And the children themselves are contributing funds, too. To give them a sense of dignity and to encourage pride in their education. the families of all students make a nominal contribution to fees and to the costs of uniforms, books and stationery, depending on their income - anything from 5p to £1 a month. At times, the results are amazing. Two years ago, a TCF boy won a Unilever sponsored international art prize and had his work exhibited at Tate Modern.
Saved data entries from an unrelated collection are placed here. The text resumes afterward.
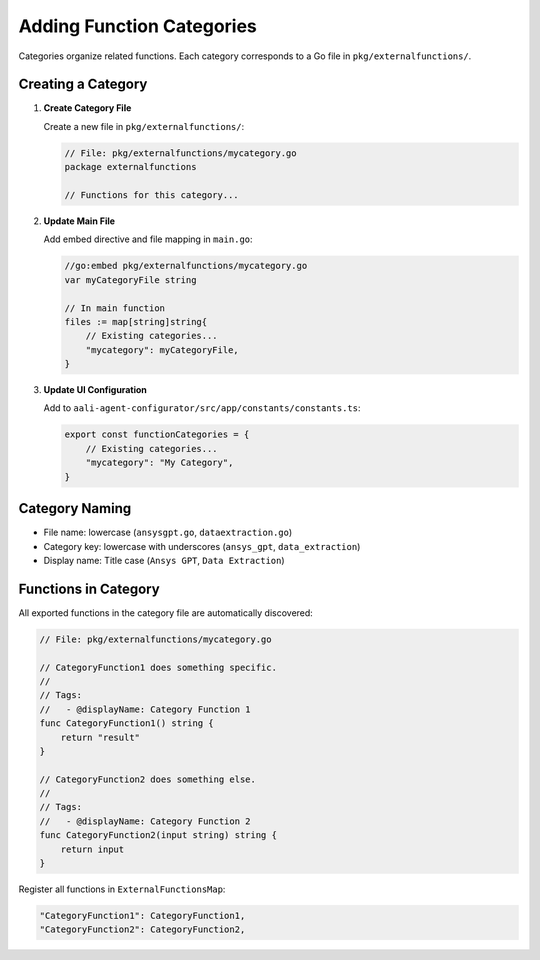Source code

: .. _categories_dev:

Adding Function Categories
==========================

Categories organize related functions. Each category corresponds to a Go file in ``pkg/externalfunctions/``.

Creating a Category
-------------------

1. **Create Category File**

   Create a new file in ``pkg/externalfunctions/``:

   .. code-block:: go

      // File: pkg/externalfunctions/mycategory.go
      package externalfunctions

      // Functions for this category...

2. **Update Main File**

   Add embed directive and file mapping in ``main.go``:

   .. code-block:: go

      //go:embed pkg/externalfunctions/mycategory.go
      var myCategoryFile string

      // In main function
      files := map[string]string{
          // Existing categories...
          "mycategory": myCategoryFile,
      }

3. **Update UI Configuration**

   Add to ``aali-agent-configurator/src/app/constants/constants.ts``:

   .. code-block:: typescript

      export const functionCategories = {
          // Existing categories...
          "mycategory": "My Category",
      }

Category Naming
---------------

- File name: lowercase (``ansysgpt.go``, ``dataextraction.go``)
- Category key: lowercase with underscores (``ansys_gpt``, ``data_extraction``)
- Display name: Title case (``Ansys GPT``, ``Data Extraction``)

Functions in Category
---------------------

All exported functions in the category file are automatically discovered:

.. code-block:: go

   // File: pkg/externalfunctions/mycategory.go

   // CategoryFunction1 does something specific.
   //
   // Tags:
   //   - @displayName: Category Function 1
   func CategoryFunction1() string {
       return "result"
   }

   // CategoryFunction2 does something else.
   //
   // Tags:
   //   - @displayName: Category Function 2
   func CategoryFunction2(input string) string {
       return input
   }

Register all functions in ``ExternalFunctionsMap``:

.. code-block:: go

   "CategoryFunction1": CategoryFunction1,
   "CategoryFunction2": CategoryFunction2,
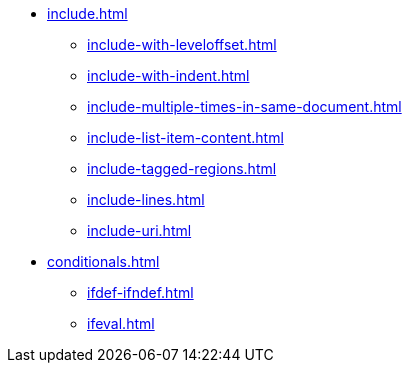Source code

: * xref:include.adoc[]
** xref:include-with-leveloffset.adoc[]
** xref:include-with-indent.adoc[]
** xref:include-multiple-times-in-same-document.adoc[]
** xref:include-list-item-content.adoc[]
** xref:include-tagged-regions.adoc[]
** xref:include-lines.adoc[]
** xref:include-uri.adoc[]
* xref:conditionals.adoc[]
** xref:ifdef-ifndef.adoc[]
** xref:ifeval.adoc[]
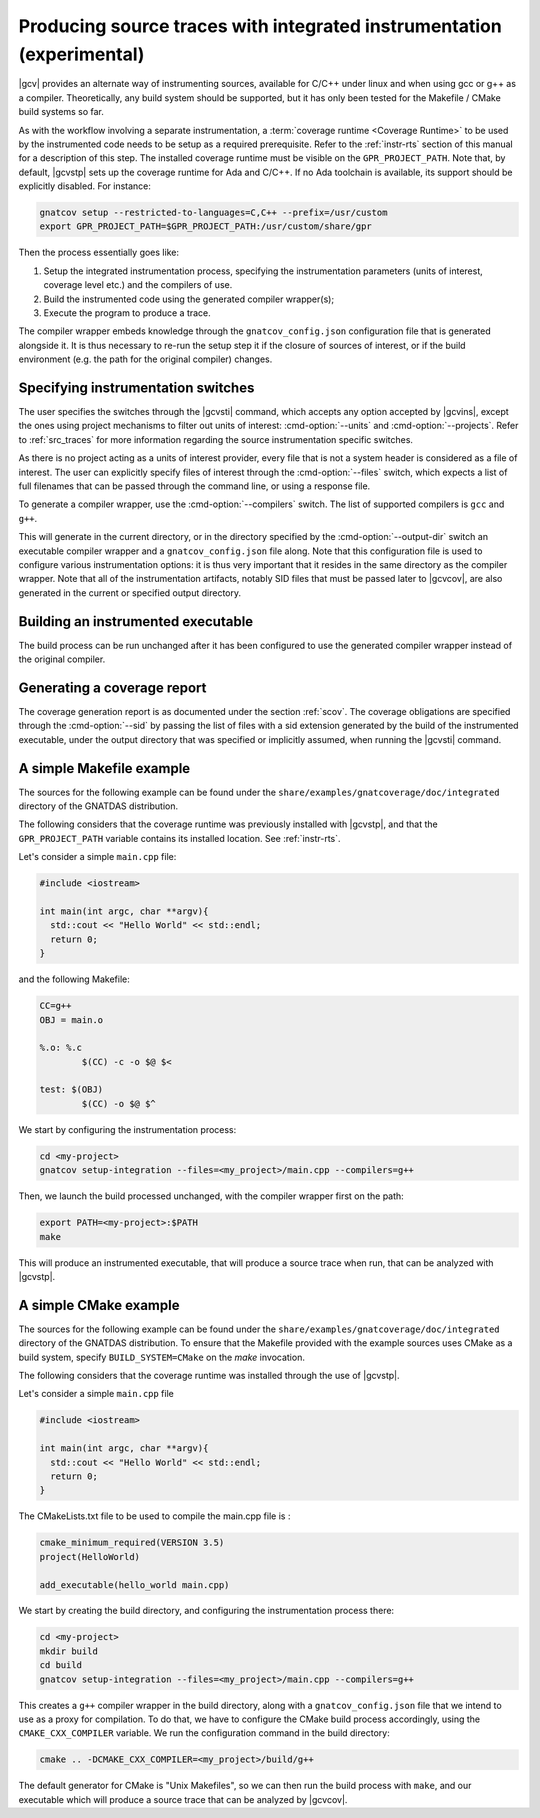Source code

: .. _integrated_instr:

######################################################################
Producing source traces with integrated instrumentation (experimental)
######################################################################

|gcv| provides an alternate way of instrumenting sources, available for C/C++
under linux and when using gcc or g++ as a compiler. Theoretically, any build
system should be supported, but it has only been tested for the Makefile / CMake
build systems so far.

As with the workflow involving a separate instrumentation, a :term:`coverage
runtime <Coverage Runtime>` to be used by the instrumented code needs to be
setup as a required prerequisite. Refer to the :ref:`instr-rts` section of this
manual for a description of this step. The installed coverage runtime must be
visible on the ``GPR_PROJECT_PATH``. Note that, by default, |gcvstp| sets up
the coverage runtime for Ada and C/C++. If no Ada toolchain is available, its
support should be explicitly disabled. For instance:

.. code-block:: sh

   gnatcov setup --restricted-to-languages=C,C++ --prefix=/usr/custom
   export GPR_PROJECT_PATH=$GPR_PROJECT_PATH:/usr/custom/share/gpr

Then the process essentially goes like:

#. Setup the integrated instrumentation process, specifying the instrumentation
   parameters (units of interest, coverage level etc.) and the compilers of use.
#. Build the instrumented code using the generated compiler wrapper(s);
#. Execute the program to produce a trace.

The compiler wrapper embeds knowledge through the ``gnatcov_config.json``
configuration file that is generated alongside it. It is thus necessary to
re-run the setup step it if the closure of sources of interest, or if the build
environment (e.g. the path for the original compiler) changes.


Specifying instrumentation switches
===================================

The user specifies the switches through the |gcvsti| command, which accepts any
option accepted by |gcvins|, except the ones using project mechanisms to filter
out units of interest: :cmd-option:`--units` and :cmd-option:`--projects`. Refer
to :ref:`src_traces` for more information regarding the source instrumentation
specific switches.

As there is no project acting as a units of interest provider, every file that
is not a system header is considered as a file of interest. The user can
explicitly specify files of interest through the :cmd-option:`--files` switch,
which expects a list of full filenames that can be passed through the command
line, or using a response file.

To generate a compiler wrapper, use the :cmd-option:`--compilers` switch. The
list of supported compilers is ``gcc`` and ``g++``.

This will generate in the current directory, or in the directory specified by
the :cmd-option:`--output-dir` switch an executable compiler wrapper and a
``gnatcov_config.json`` file along. Note that this configuration file is used to
configure various instrumentation options: it is thus very important that it
resides in the same directory as the compiler wrapper. Note that all of the
instrumentation artifacts, notably SID files that must be passed later to
|gcvcov|, are also generated in the current or specified output directory.


Building an instrumented executable
===================================

The build process can be run unchanged after it has been configured to use the
generated compiler wrapper instead of the original compiler.


Generating a coverage report
============================

The coverage generation report is as documented under the section :ref:`scov`.
The coverage obligations are specified through the :cmd-option:`--sid` by
passing the list of files with a sid extension generated by the build of the
instrumented executable, under the output directory that was specified or
implicitly assumed, when running the |gcvsti| command.


A simple Makefile example
=========================

The sources for the following example can be found under the
``share/examples/gnatcoverage/doc/integrated`` directory of the GNATDAS
distribution.

The following considers that the coverage runtime was previously installed with
|gcvstp|, and that the ``GPR_PROJECT_PATH`` variable contains its installed
location. See :ref:`instr-rts`.

Let's consider a simple ``main.cpp`` file:

.. code-block:: c++

   #include <iostream>

   int main(int argc, char **argv){
     std::cout << "Hello World" << std::endl;
     return 0;
   }

and the following Makefile:

.. code-block:: makefile

   CC=g++
   OBJ = main.o

   %.o: %.c
	   $(CC) -c -o $@ $<

   test: $(OBJ)
	   $(CC) -o $@ $^

We start by configuring the instrumentation process:

.. code-block:: sh

   cd <my-project>
   gnatcov setup-integration --files=<my_project>/main.cpp --compilers=g++

Then, we launch the build processed unchanged, with the compiler wrapper first
on the path:

.. code-block:: sh

   export PATH=<my-project>:$PATH
   make

This will produce an instrumented executable, that will produce a source trace
when run, that can be analyzed with |gcvstp|.

A simple CMake example
======================

The sources for the following example can be found under the
``share/examples/gnatcoverage/doc/integrated`` directory of the GNATDAS
distribution. To ensure that the Makefile provided with the example sources
uses CMake as a build system, specify ``BUILD_SYSTEM=CMake`` on the `make`
invocation.

The following considers that the coverage runtime was installed through the use
of |gcvstp|.

Let's consider a simple ``main.cpp`` file

.. code-block:: c++

   #include <iostream>

   int main(int argc, char **argv){
     std::cout << "Hello World" << std::endl;
     return 0;
   }

The CMakeLists.txt file to be used to compile the main.cpp file is :

.. code-block:: cmake

   cmake_minimum_required(VERSION 3.5)
   project(HelloWorld)

   add_executable(hello_world main.cpp)

We start by creating the build directory, and configuring the instrumentation
process there:

.. code-block:: sh

   cd <my-project>
   mkdir build
   cd build
   gnatcov setup-integration --files=<my_project>/main.cpp --compilers=g++

This creates a ``g++`` compiler wrapper in the build directory, along with a
``gnatcov_config.json`` file that we intend to use as a proxy for compilation.
To do that, we have to configure the CMake build process accordingly, using the
``CMAKE_CXX_COMPILER`` variable. We run the configuration command in the build
directory:

.. code-block:: sh

   cmake .. -DCMAKE_CXX_COMPILER=<my_project>/build/g++

The default generator for CMake is "Unix Makefiles", so we can then run the
build process with ``make``, and our executable which will produce a source trace
that can be analyzed by |gcvcov|.
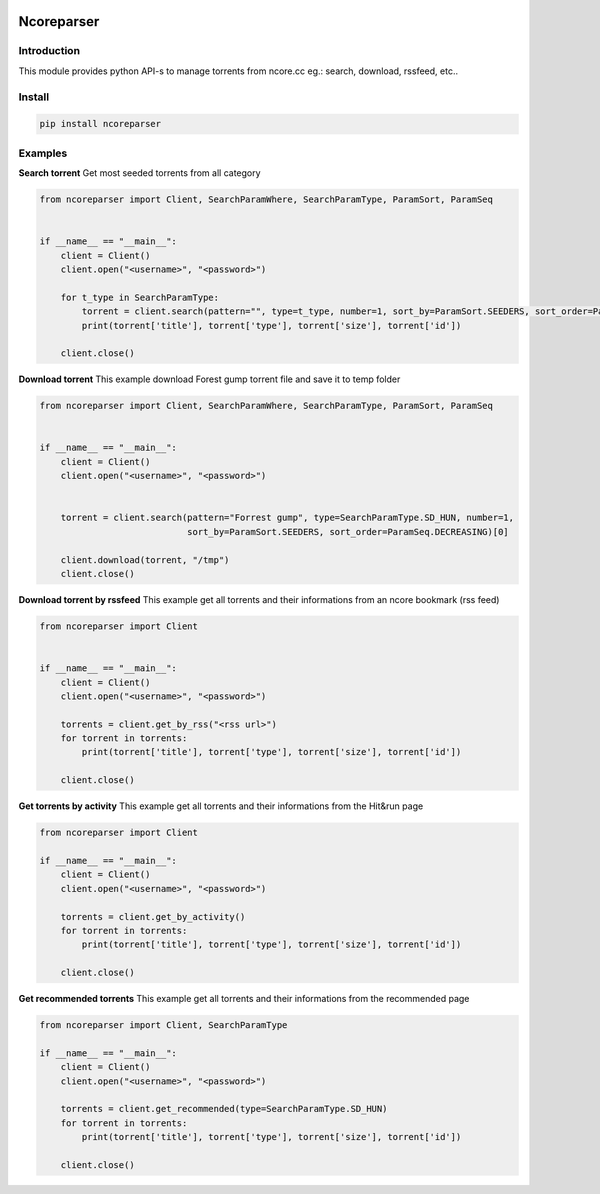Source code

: .. image:: https://github.com/radaron/ncoreparser-python/workflows/Python%20application/badge.svg


***********
Ncoreparser
***********

Introduction
############

This module provides python API-s to manage torrents from ncore.cc eg.: search, download, rssfeed, etc..


Install
#######

.. code-block:: bash

   pip install ncoreparser

Examples
########


**Search torrent**
Get most seeded torrents from all category

.. code-block:: python

    from ncoreparser import Client, SearchParamWhere, SearchParamType, ParamSort, ParamSeq


    if __name__ == "__main__":
        client = Client()
        client.open("<username>", "<password>")
    
        for t_type in SearchParamType:
            torrent = client.search(pattern="", type=t_type, number=1, sort_by=ParamSort.SEEDERS, sort_order=ParamSeq.DECREASING)[0]
            print(torrent['title'], torrent['type'], torrent['size'], torrent['id'])

        client.close()

**Download torrent**
This example download Forest gump torrent file and save it to temp folder

.. code-block:: python

    from ncoreparser import Client, SearchParamWhere, SearchParamType, ParamSort, ParamSeq


    if __name__ == "__main__":
        client = Client()
        client.open("<username>", "<password>")
    
        
        torrent = client.search(pattern="Forrest gump", type=SearchParamType.SD_HUN, number=1, 
                                sort_by=ParamSort.SEEDERS, sort_order=ParamSeq.DECREASING)[0]
        
        client.download(torrent, "/tmp")
        client.close()

**Download torrent by rssfeed**
This example get all torrents and their informations from an ncore bookmark (rss feed)

.. code-block:: python

    from ncoreparser import Client 


    if __name__ == "__main__":
        client = Client()
        client.open("<username>", "<password>")

        torrents = client.get_by_rss("<rss url>")
        for torrent in torrents:
            print(torrent['title'], torrent['type'], torrent['size'], torrent['id'])

        client.close()
   
**Get torrents by activity**
This example get all torrents and their informations from the Hit&run page

.. code-block:: python

    from ncoreparser import Client

    if __name__ == "__main__":
        client = Client()
        client.open("<username>", "<password>")

        torrents = client.get_by_activity()
        for torrent in torrents:
            print(torrent['title'], torrent['type'], torrent['size'], torrent['id'])

        client.close()

**Get recommended torrents**
This example get all torrents and their informations from the recommended page

.. code-block:: python

    from ncoreparser import Client, SearchParamType

    if __name__ == "__main__":
        client = Client()
        client.open("<username>", "<password>")

        torrents = client.get_recommended(type=SearchParamType.SD_HUN)
        for torrent in torrents:
            print(torrent['title'], torrent['type'], torrent['size'], torrent['id'])

        client.close()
There are many incredible stories of these physically stunted, undernourished children who struggle so hard, taking on the responsibilities of adults to make ends meet, so they can attend these schools. There is the 14-year-old girl from a rural community outside Lahore who, working late at night last year, lost all the fingers of her right hand in a food cutter, but went straight back to work and has also, with help from her teachers, learnt to write again. There is nine-year-old Samina who peels shrimps for six hours a day in return for 6p and attends TCF school along with her brother and sister. Her father spends his meagre earnings on drugs and beats their mother for allowing three of their five children to go to school. And there are so many more like them. It is humbling to see the spirit of these children, their palpable energy and purpose, their enlivened hopes. But it is also humbling to witness the compassion and dedication of their more fortunate compatriots who are providing them, against all odds, with life's most valuable gift.